On whether parents should keep sending their wards overseas for studies in spite of the dangers ahead, he said: “It is not about parents. Do you know how many Nigerians go abroad without the consent of their parents? That is the issue. How many millions of parents in Nigeria can afford to send their children abroad? The children of the poor that you find abroad stowed away in most cases; they personally struggled to be there out of desperation. That is the issue to look at. If the academic environment in Nigeria is conducive for learning, people won’t be going abroad to study in such large numbers.”

He also agreed that the collapse of education was largely responsible for the prevailing education tourism. He said:

“The decay has been over the years and that principally informed what has been our campaign over the years on the same public education. Several Nigerians have also been victims of travelling abroad which can also be attributed to the irresponsibility of the political environment. The approach is not just to have some of those cosmetic pronouncements by the government. It is basically to have a holistic approach to it. Once you have a system that cannot guarantee people the basic necessities of life, they are bound to have those kinds of things.”

For retired naval officer, Ozor Uchenna, as far as human beings are concerned, man would always search for better things anywhere he could find them. He wondered why Nigeria would always claim to be Big Brother, when its neighbours regard its citizens as inferior human beings.

“People in leadership positions in Nigeria seem not to care about the citizens; they will make a lot of promises that will never be fulfilled. This boils down to our youths going outside the country in search of a greener pastures, including educational advancement,” he said.
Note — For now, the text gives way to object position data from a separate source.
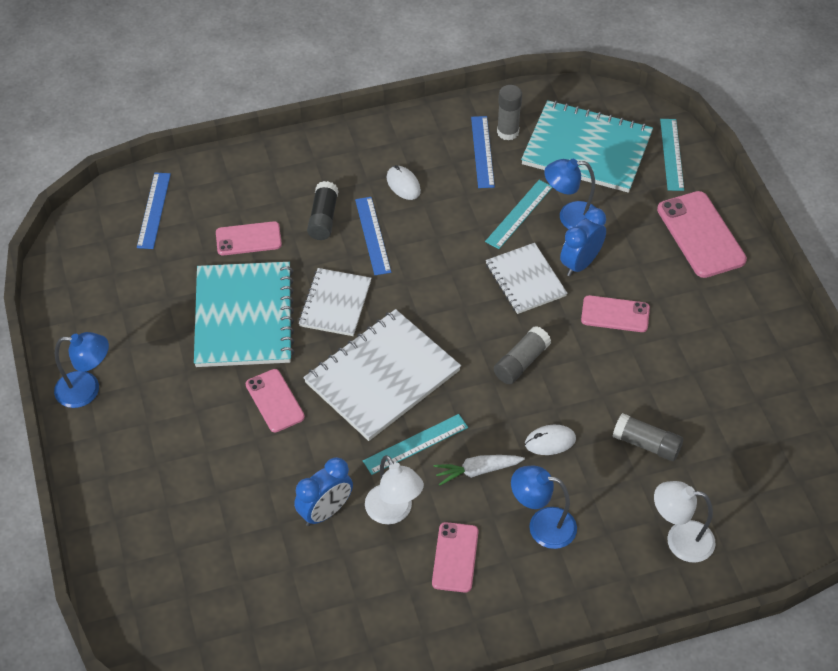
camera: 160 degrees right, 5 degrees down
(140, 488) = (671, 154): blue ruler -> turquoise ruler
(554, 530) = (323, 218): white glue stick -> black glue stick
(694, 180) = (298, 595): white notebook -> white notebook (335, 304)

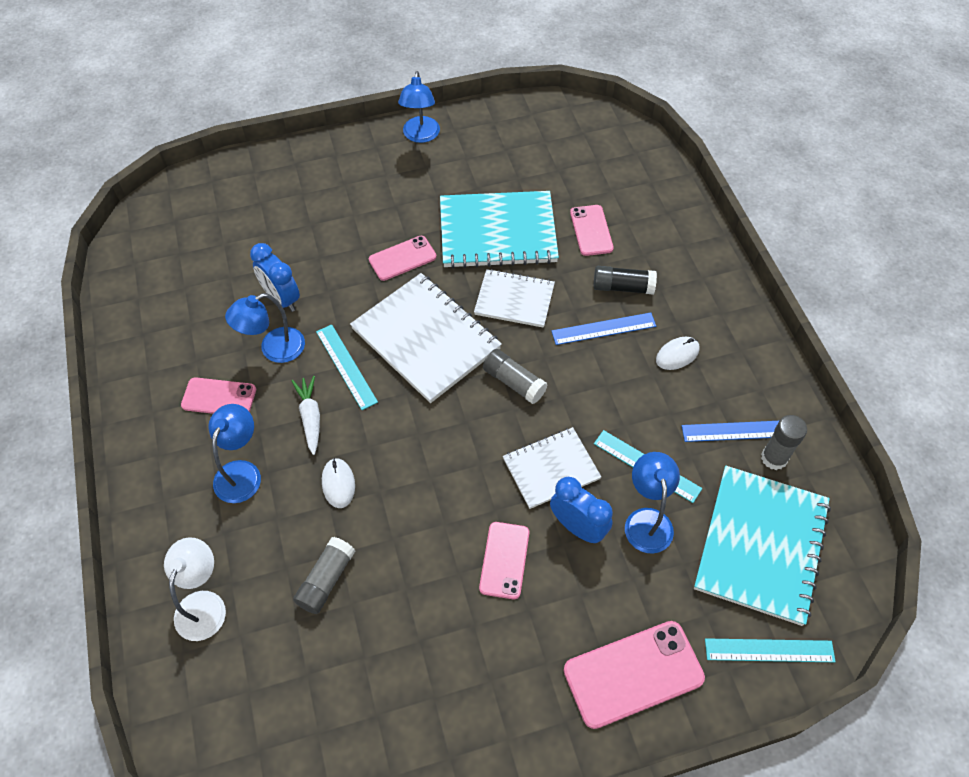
camera: 90 degrees right, 5 degrees up
(154, 210) = (620, 161): blue ruler -> none
(393, 512) = (274, 349): white lamp -> blue lamp
(521, 362) = (439, 461): grey glue stick -> grey glue stick (514, 382)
He lamented that, at this stage, Nigeria could not take proper care of its citizens. “And that pushes our people to begin to access education in minor countries like the Republic of Benin. We always pride ourselves as the giant of Africa but my question is: what makes a country a giant? Is it by its geographical size? Is it by what the country can offer in the quality and quantity of the goods and services available? Or do we just answer giant of Africa because of our population? I think none of the questions fits into the equation because I believe that if you can manage your affairs very well, you don’t need to borrow. But Nigeria has become a borrowing nation in all ramifications. We borrow money, education, ideas, virtually everything. We can’t originate anything that will give us pride as a country and that shows the kind of government that operates in Nigeria. I think it is a government of deception because if your children cannot get anything from you as a father, then you have failed in your fatherhood and I pray that God will come to assist Nigeria to come out of these negative things” he said.